▶ [PASSAGE TO READ]:
────────────────────────────────────────

The point we will make is that decisions, policies and strategies for ontology building can be thought of sociologically as issues to do with the assumptions that knowledge workers make when they do their work, the practical nature of their enquiries and the beliefs they carry when they make them. The specific variety of sociology in question is what has been termed ‘ethnomethodologically informed ethnography’ (see Randall et al., 2007). There is no space here to detail the analytic commitments entailed in this view, but it entails a rigorous commitment to detail, to understanding whatever is being done as meaningful and interactional ‘work’ and a refusal to engage in the epistemological and ontological questions that more conventional sociologies are concerned with. As such, it concerns itself with, and only with, the way in which ‘members’ – skilled and competent practitioners – accomplish the tasks they set themselves. It is, to put it succinctly, a practical sociology.

────────────────────────────────────────

▶ [STORED DATA]:
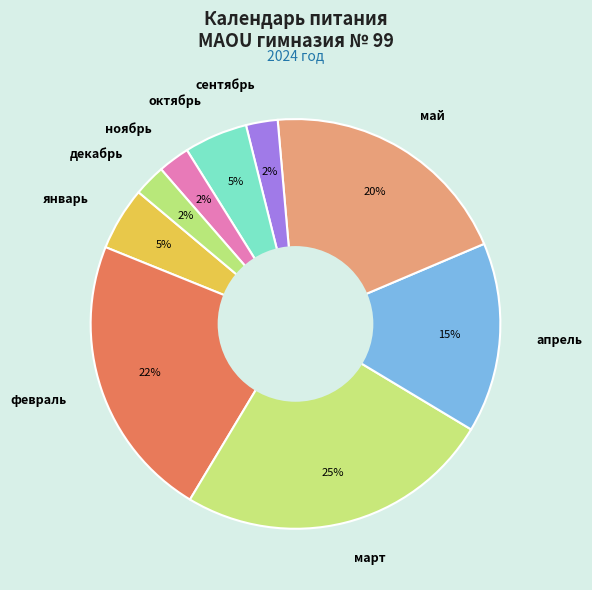

Count the number of slices in the pie.

9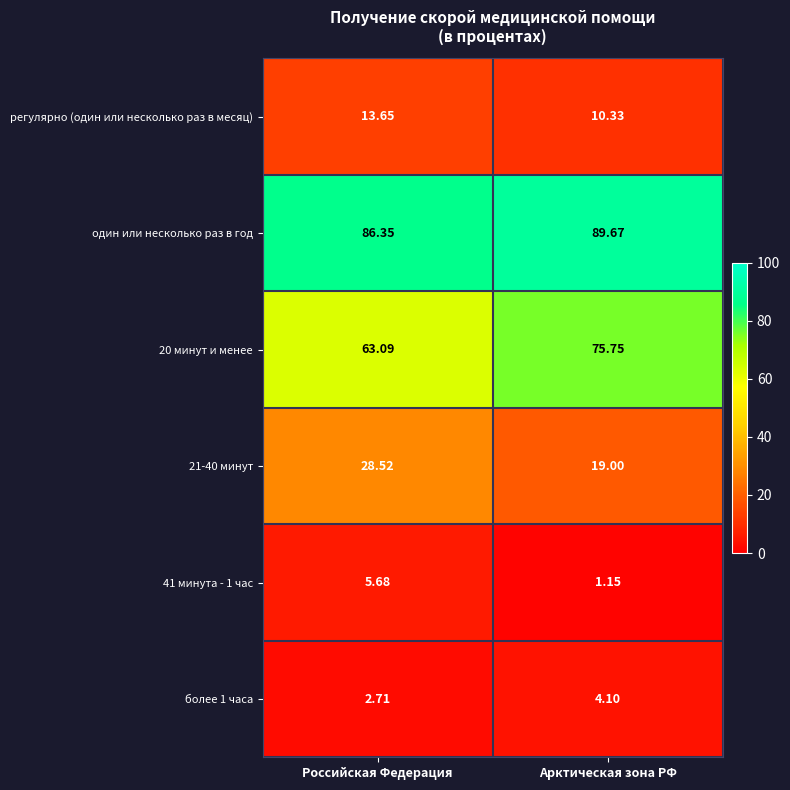

Is the value of регулярно (один или несколько раз в месяц) at Российская Федерация greater than the value of один или несколько раз в год at Арктическая зона РФ?

No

────────────────────────────────────────

▶ [INSTRUCTIONS]:
a) According to the passage on the sociology of ontology building, what specific variety of sociology is in question?
b) Continue the passage on the sociology of ontology building from its last sentence.

▶ [RESPONSES BY ITEM NUMBER]:
a) Ethnomethodologically informed ethnography.

b)
Ethnomethodologically informed ethnography has been regularly deployed in the context of Computer-Supported Cooperative Work (CSCW; see e.g. Randall et al., 2007) and Science and Technology Studies (STS; see Lynch, 1997). In relation to the former, it has been used very effectively to challenge top-down modelling processes in requirements engineering (see Gougen and Jirotka, 1994). The claim was that models of this kind should be complemented by a recognition of complexities that incorporate the ‘social’ (Anderson, 1994, Hughes et al., 1993) and that ethnography can make an effective contribution to requirements gathering and design decision making. STS has also used ethnographic techniques, although in a rather more evaluative way – and to rather more theoretical purposes – in the field of e-Science (see e.g. Baker and D., 2005, Baker and F., 2007).

There have been some recent attempts to incorporate this sociological notion into classification work in general and ontology-related work more specifically (see Pike and Gahegan, 2007). We wish to develop this. Our ethnographic approach provides, we suggest, some purchase on the practical issues relating to ontology building; an analysis that orients to the context-specific and a preliminary analytic framework with which to understand the process better (see e.g. Ure et al., 2007, Lin et al., 2007, Lin et al., 2008).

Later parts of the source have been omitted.